# [What is asked]
Render every line of the rows below as a numbered list, omitting blank lines and leaving the pictures out.

# [Records shown]
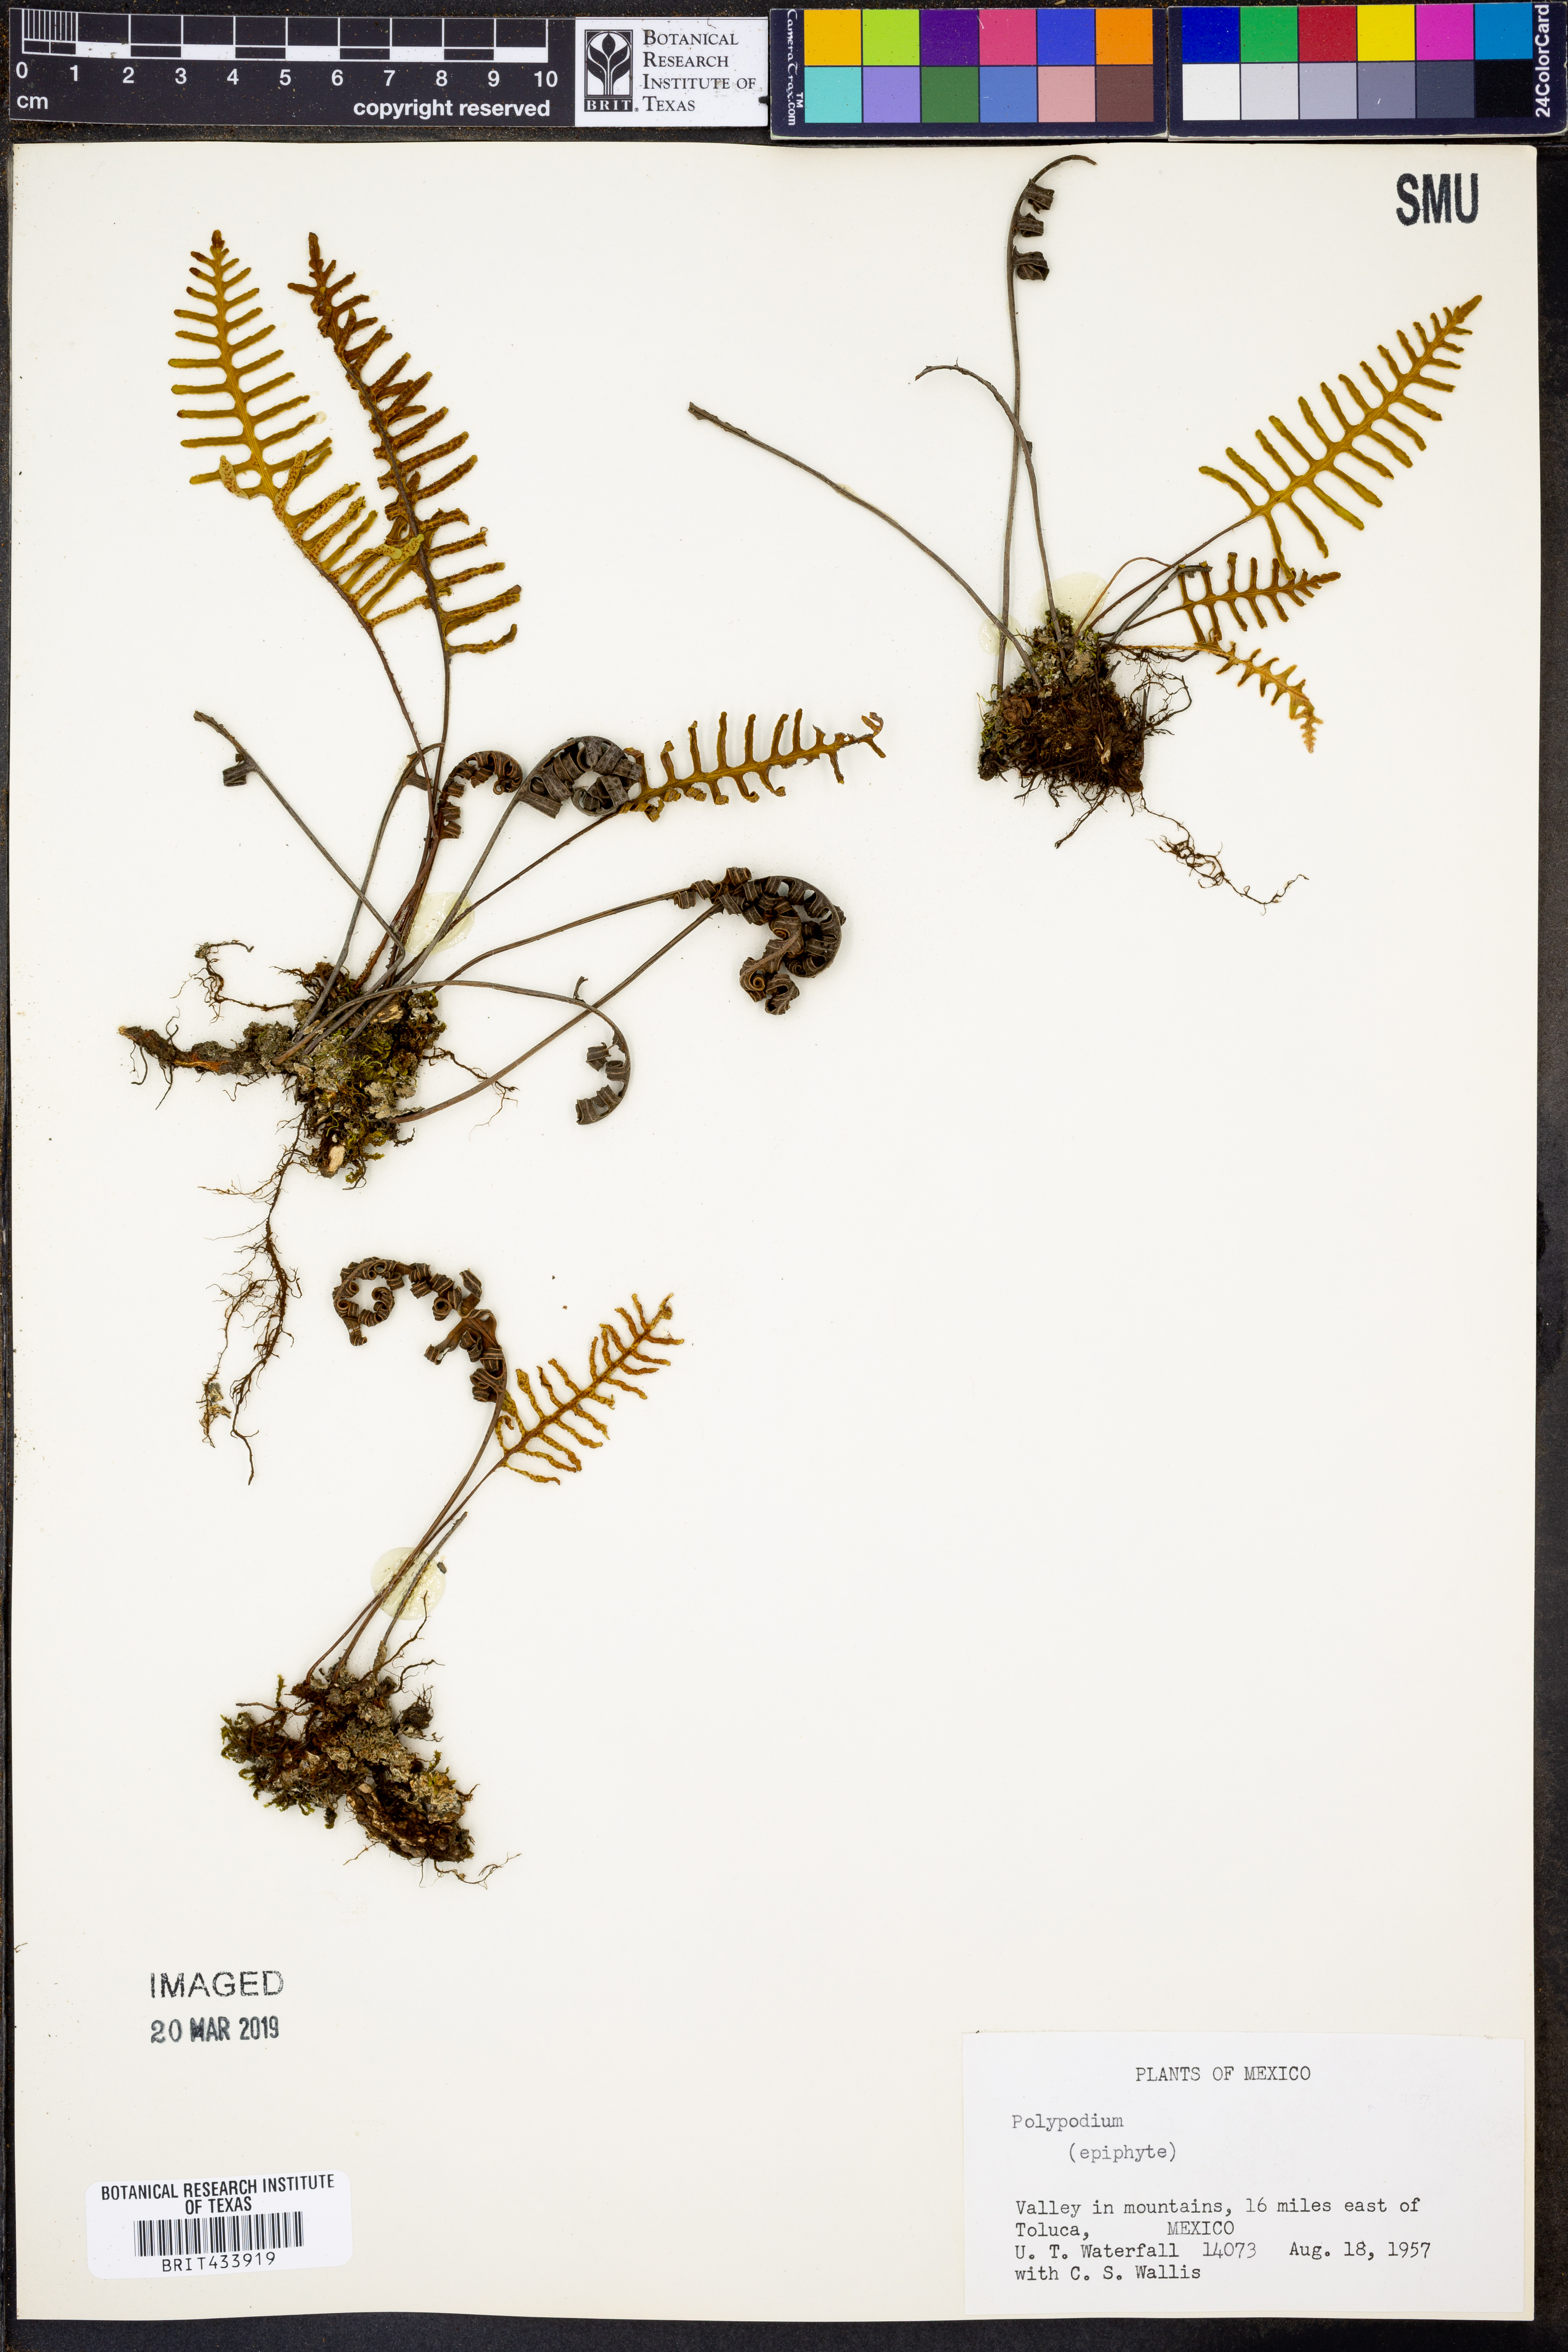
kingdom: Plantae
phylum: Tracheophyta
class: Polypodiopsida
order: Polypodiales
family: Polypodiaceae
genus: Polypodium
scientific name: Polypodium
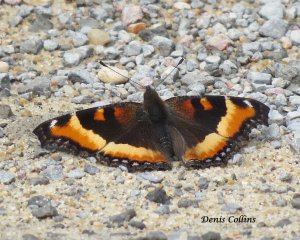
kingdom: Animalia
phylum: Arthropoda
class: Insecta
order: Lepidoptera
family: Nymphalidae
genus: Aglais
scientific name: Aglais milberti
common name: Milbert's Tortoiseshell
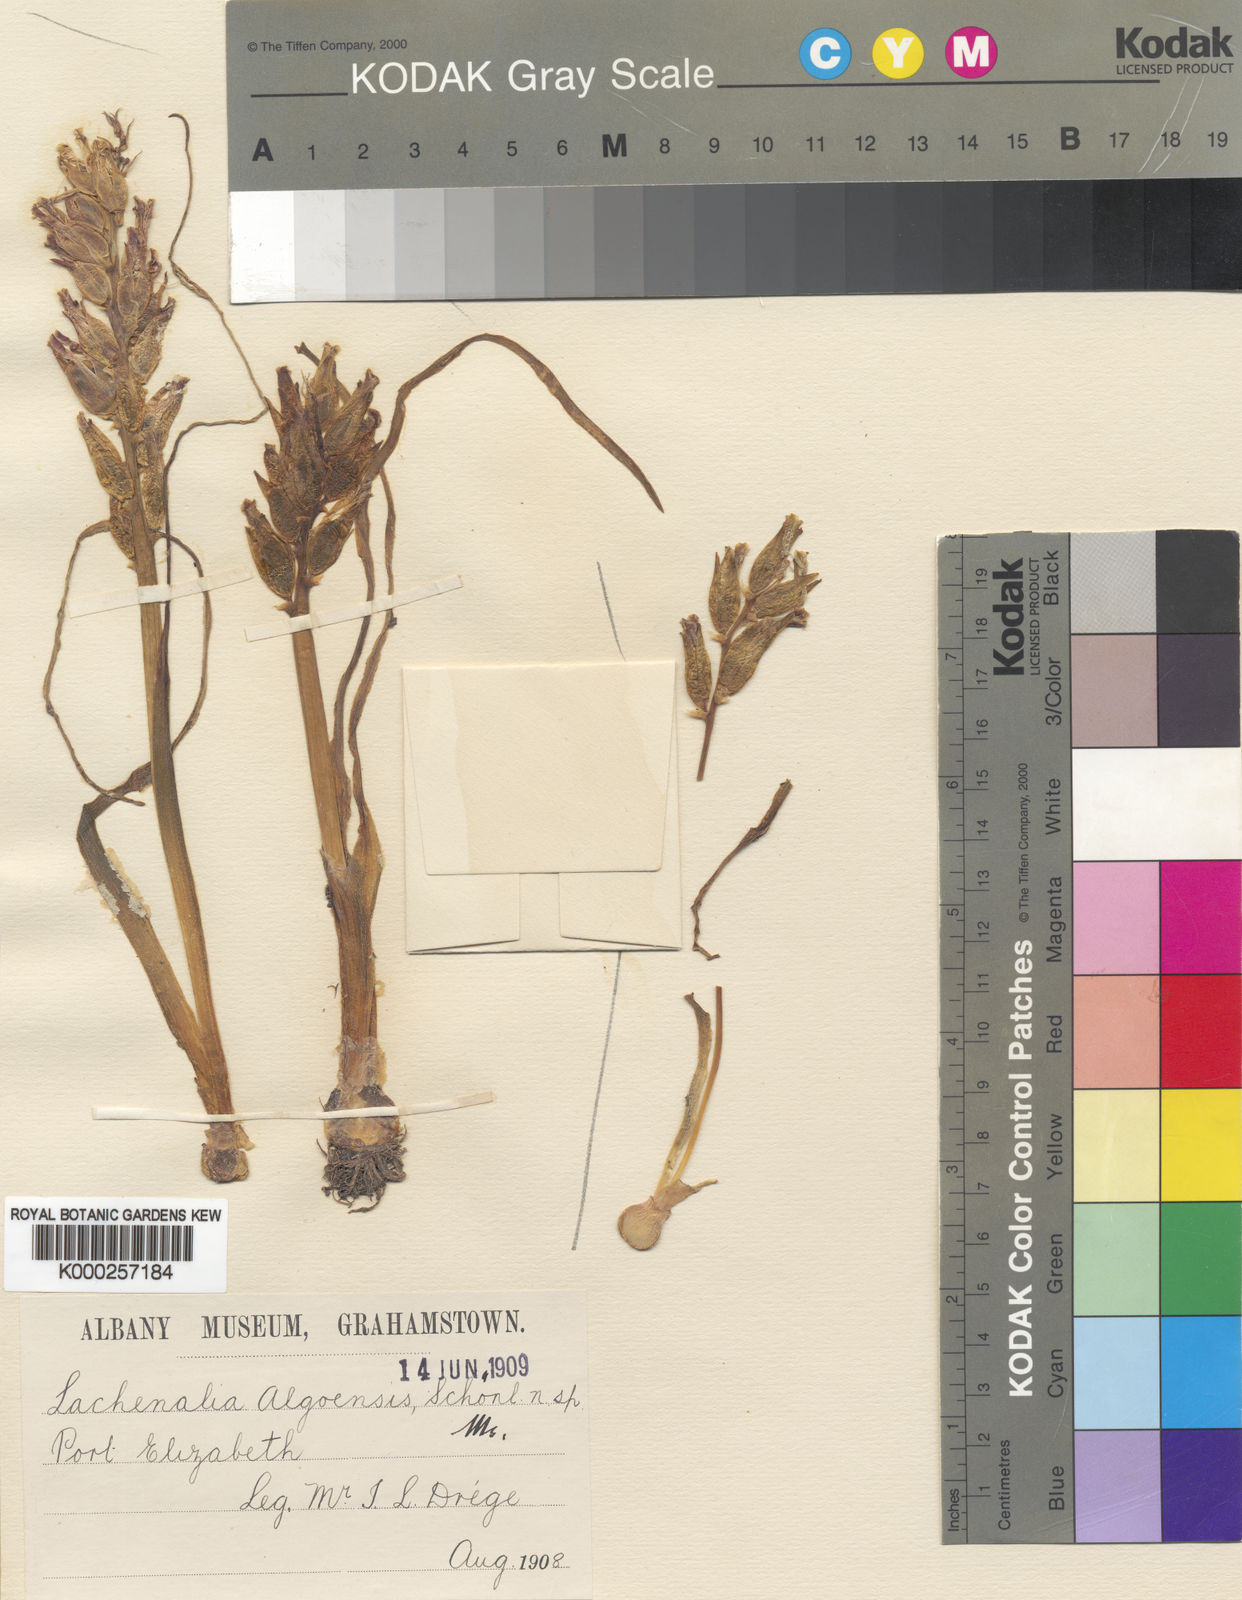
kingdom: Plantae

# [Written response]
1. kingdom: Plantae
2. phylum: Tracheophyta
3. class: Polypodiopsida
4. order: Polypodiales
5. family: Polypodiaceae
6. genus: Polypodium
7. scientific name: Polypodium
8. kingdom: Animalia
9. phylum: Arthropoda
10. class: Insecta
11. order: Lepidoptera
12. family: Nymphalidae
13. genus: Aglais
14. scientific name: Aglais milberti
15. common name: Milbert's Tortoiseshell
16. kingdom: Plantae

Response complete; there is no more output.